In the most recent poll on this issue (Ipsos Reid, conducted June 20-25), 76 per cent supported a hybrid public-private system. Canadians recognize that many countries offer universal care without the waiting that we experience.

We do not believe it is immoral, unethical or illegal to spend one's own after-tax dollars on one's health. Our clinics do not extra-bill, but we do charge patients for services not funded by government, such as accessing an operating room, because the government won't allow them into theirs.

Extra-billing accurately describes a process that is rampant in our public hospitals, and has been explicitly supported by the commission. There are numerous examples. Prostate cancer patients wishing to have less invasive (robotic-assisted) procedures are billed thousands of dollars. Patients undergoing certain types of joint replacements and cataract surgery have been extra-billed over many years. Our government extra-bills for ambulances, artificial limbs, braces, walking aids, drugs and many other services that doctors consider medically necessary.

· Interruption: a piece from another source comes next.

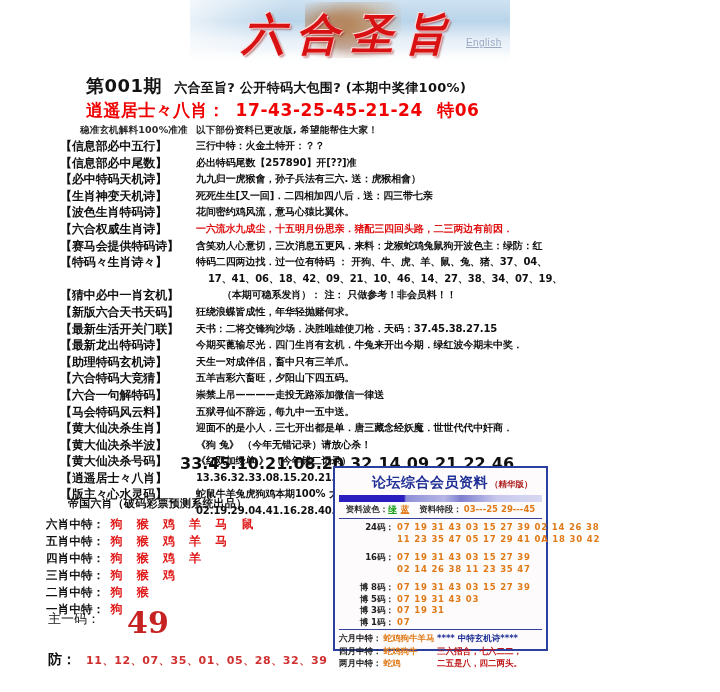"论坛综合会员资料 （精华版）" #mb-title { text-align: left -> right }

The commission itself has specifically authorized the extra-billing of patients undergoing foot and ankle surgery in public hospitals.

Some, such as WorkSafeBC patients, are exempted from the restrictions imposed by the commission and enjoy rapid access to care through a hybrid public-private partnership. The commission is fighting to deny others a similar freedom.

Within the next few weeks, patients who have suffered under our health system will join us in our constitutional challenge. We will go to the Supreme Court of Canada with a simple question: Should B.C. patients who suffer, and sometimes die, while waiting for care be granted the same protection under the Canadian Charter of Rights and Freedoms that the Supreme Court of Canada has granted to the citizens of Quebec?

Dr. Brian Day is an orthopedic surgeon, president and CEO of Cambie Surgeries Corp. and a past president of the Canadian Medical Association.